When you find the line with "Suche nach Personen" among the records below, reproduce it and each line after it exactly, ending with the line with "Daten exportieren".
++++ Provided records ++++
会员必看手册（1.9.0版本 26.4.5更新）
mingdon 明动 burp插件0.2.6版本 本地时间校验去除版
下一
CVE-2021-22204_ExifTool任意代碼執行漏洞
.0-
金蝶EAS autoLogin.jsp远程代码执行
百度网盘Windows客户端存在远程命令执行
++++
++++ Provided records ++++
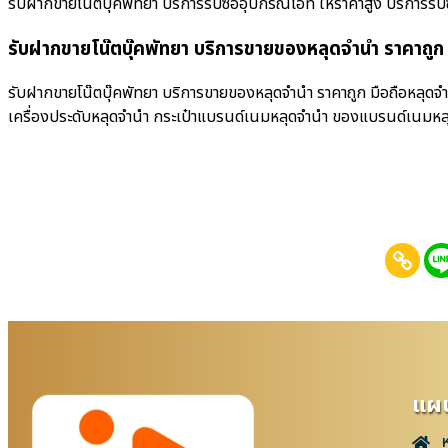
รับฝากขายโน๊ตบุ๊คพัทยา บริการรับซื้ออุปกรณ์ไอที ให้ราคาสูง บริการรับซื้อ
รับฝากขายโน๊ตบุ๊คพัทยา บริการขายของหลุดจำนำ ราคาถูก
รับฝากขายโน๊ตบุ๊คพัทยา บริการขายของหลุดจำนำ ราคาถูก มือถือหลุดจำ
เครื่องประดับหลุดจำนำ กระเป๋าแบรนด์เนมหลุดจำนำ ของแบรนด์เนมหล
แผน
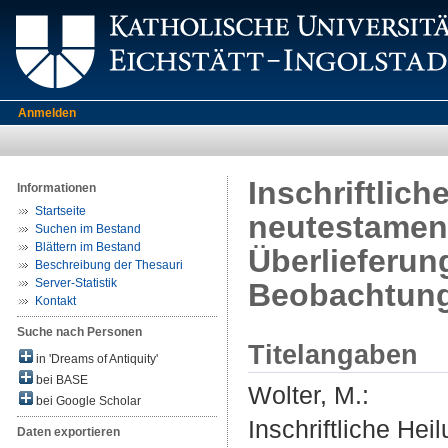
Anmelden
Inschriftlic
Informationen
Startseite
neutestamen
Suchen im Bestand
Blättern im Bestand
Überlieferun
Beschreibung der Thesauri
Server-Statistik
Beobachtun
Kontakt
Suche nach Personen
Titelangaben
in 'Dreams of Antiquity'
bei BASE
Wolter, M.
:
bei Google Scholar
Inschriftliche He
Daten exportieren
++++
++++ Provided records ++++
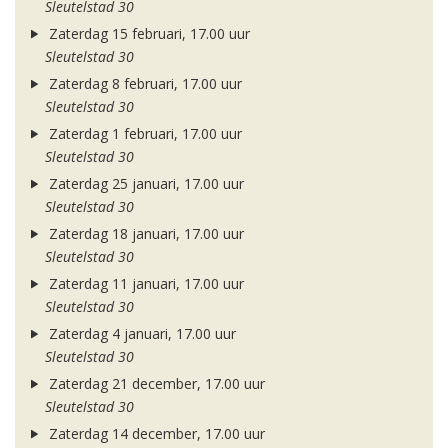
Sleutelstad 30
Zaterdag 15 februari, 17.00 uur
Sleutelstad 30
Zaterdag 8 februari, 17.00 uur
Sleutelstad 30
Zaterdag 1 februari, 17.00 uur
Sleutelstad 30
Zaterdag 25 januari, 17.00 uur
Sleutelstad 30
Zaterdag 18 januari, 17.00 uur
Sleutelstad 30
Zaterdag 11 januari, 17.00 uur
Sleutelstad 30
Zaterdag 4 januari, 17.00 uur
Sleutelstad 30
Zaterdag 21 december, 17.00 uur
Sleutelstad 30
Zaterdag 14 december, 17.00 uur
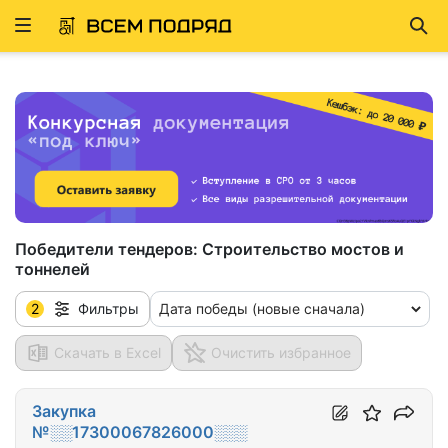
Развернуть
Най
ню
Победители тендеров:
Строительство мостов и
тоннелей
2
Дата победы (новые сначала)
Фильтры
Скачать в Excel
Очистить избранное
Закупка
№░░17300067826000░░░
++++
■ **Problem solution**
Suche nach Personen
Titelangaben
in 'Dreams of Antiquity'
bei BASE
Wolter, M.
:
bei Google Scholar
Inschriftliche He
Daten exportieren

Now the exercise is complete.